[Extract to read — start]

I’m going to use the weighting function proposed by Debevek & Malik:
\[w(z) = \begin{cases} z - Z_{min} & \text{for } z\leq \frac{1}{2}(Z_{min} + Z_{max})\\ Z_{max} - z & \text{for } z\gt \frac{1}{2}(Z_{min} + Z_{max}) \end{cases}\]where \(Z_{min}\) and \(Z_{max}\) are the least and greatest pixel values — 0 and 255 respectively.
\[w(z) = \begin{cases} z & \text{for } z\leq 127\\ 255 - z & \text{for } z\gt 127 \end{cases}\]This function discounts both lower and higher pixel values. Besides the higher robustness towards different noise sources (see also CCD Saturation and Blooming), it also reflects the fact that values in the mid-range are most accurately encoded by non-linear camera response functions (more on this later).
def weighting_debevek_malik(pix_value: int) -> int:
"""Weighting function for recovering irradiance"""
if pix_value <= 127:
return pix_value
if pix_value > 127:
return 255 - pix_value
Let’s rewrite the function for sensor irradiance estimation to use the weighting function:
def estimate_sensor_irradiance_weighted(
images: List[np.ndarray], exposures: List[float],
U: Callable[[np.ndarray], np.ndarray], w: Callable[[int], int]) -> np.ndarray:
"""Estimate the sensor irradiance
The recovered image irradiances are weighted according to the provided
weighting function. This works best with higher number of images
and well-distributed exposure times.
images -- list of images to use for recovery
exposures -- corresponding list of exposures
U -- inverse response function
w -- weighting function
"""
assert len(images) == len(exposures), \
"The number of images and exposures don't match"
assert len(images) > 0, "Expected non-empty list of images"
image_size = images[0].shape[0]
w_vec = np.vectorize(w)
irradiance_sum = np.zeros(image_size)
irradiance_count = np.zeros(image_size)
for I, t in zip(images, exposures):
weights = w_vec(I)
image_irradiance = recover_image_irradiance(I, t, U)
irradiance_sum += weights * image_irradiance
# Only non-zero values are observed and contribute to average
irradiance_count[image_irradiance != 0] += weights[image_irradiance != 0]
return np.divide(irradiance_sum, irradiance_count,
out=np.zeros(image_size),
where=irradiance_count != 0)
RMSE: 165.4355269685378
This change alone provides an almost 10x improvement in the estimate errors. I found out that using the square of the weighting function provides even better results.
def weighting_squared(pix_value: int) -> int:
return weighting_debevek_malik(pix_value) ** 2
RMSE: 72.49150623466912
And here’s the final estimate:
images, exposures = generate_sliding_exposure_dataset(
E=get_extreme_sensor_irradiance(), G=linear_crf)
recovered_sensor_irradiance = estimate_sensor_irradiance_weighted(
images, exposures, U=linear_inverse_crf, w=weighting_squared)
util.print_error_to_ground_truth(
recovered_sensor_irradiance, ground_truth=get_extreme_sensor_irradiance())
Ground-truth: [ 182 5432 15329 252531]
Estimated: [ 184.362 5436.691 15341.962 252564.875]
Error (diff): [ -2.362 -4.691 -12.962 -33.875]
Absolute vs Relative Irradiance ⚠️
Recovering the absolute sensor irradiance isn’t quite as straightforward for real cameras. We’ve used a very simplified model of capturing images and haven’t taken the photodiode’s quantum efficiency and other physical aspects into consideration.

[Extract to read — finish]
[Data extract — start]

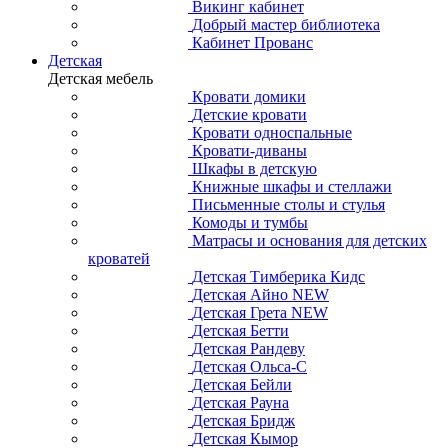
Викинг кабинет
Добрый мастер библиотека
Кабинет Прованс
Детская
Детская мебель
Кровати домики
Детские кровати
Кровати односпальные
Кровати-диваны
Шкафы в детскую
Книжные шкафы и стеллажи
Письменные столы и стулья
Комоды и тумбы
Матрасы и основания для детских
кроватей
Детская Тимберика Кидс
Детская Айно NEW
Детская Грета NEW
Детская Бетти
Детская Рандеву
Детская Ольса-С
Детская Бейли
Детская Рауна
Детская Бридж
Детская Кымор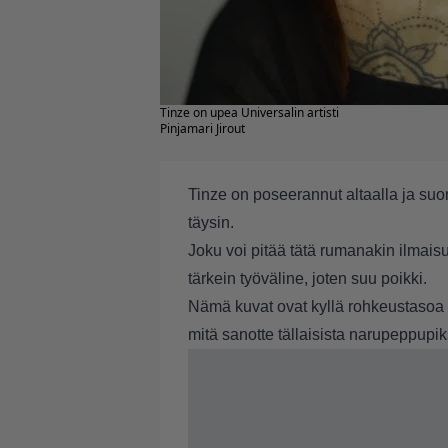
Tinze on upea Universalin artisti
Pinjamari Jirout
Tinze on poseerannut altaalla ja suo
täysin.
Joku voi pitää tätä rumanakin ilmais
tärkein työväline, joten suu poikki.
Nämä kuvat ovat kyllä rohkeustasoa 
mitä sanotte tällaisista narupeppupik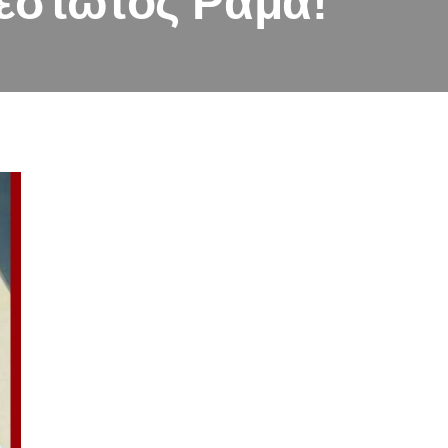
θεστώτος Ράμα!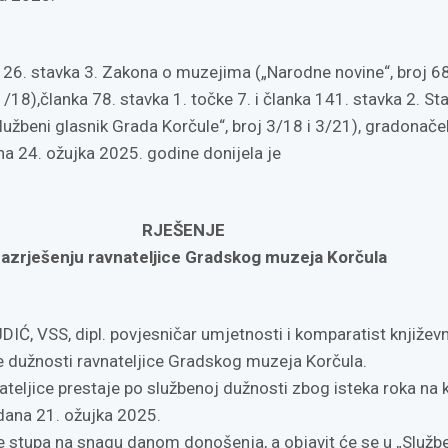
 26. stavka 3. Zakona o muzejima („Narodne novine“, broj 6
18),članka 78. stavka 1. točke 7. i članka 141. stavka 2. St
lužbeni glasnik Grada Korčule“, broj 3/18 i 3/21), gradonače
a 24. ožujka 2025. godine donijela je
RJEŠENJE
razrješenju ravnateljice Gradskog muzeja Korčula
Ć, VSS, dipl. povjesničar umjetnosti i komparatist književn
e dužnosti ravnateljice Gradskog muzeja Korčula.
teljice prestaje po službenoj dužnosti zbog isteka roka na k
dana 21. ožujka 2025.
e stupa na snagu danom donošenja, a objavit će se u „Služ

[Data extract — finish]

Problem requirements
Can you write out the irradiance estimation text from "images -- list" to "weights = w_vec(I)", swapping "image_size" for "num_pixels"? These records have no connection to the irradiance estimation text.

Finished task
images -- list of images to use for recovery
exposures -- corresponding list of exposures
U -- inverse response function
w -- weighting function
"""
assert len(images) == len(exposures), \
"The number of images and exposures don't match"
assert len(images) > 0, "Expected non-empty list of images"
num_pixels = images[0].shape[0]
w_vec = np.vectorize(w)
irradiance_sum = np.zeros(num_pixels)
irradiance_count = np.zeros(num_pixels)
for I, t in zip(images, exposures):
weights = w_vec(I)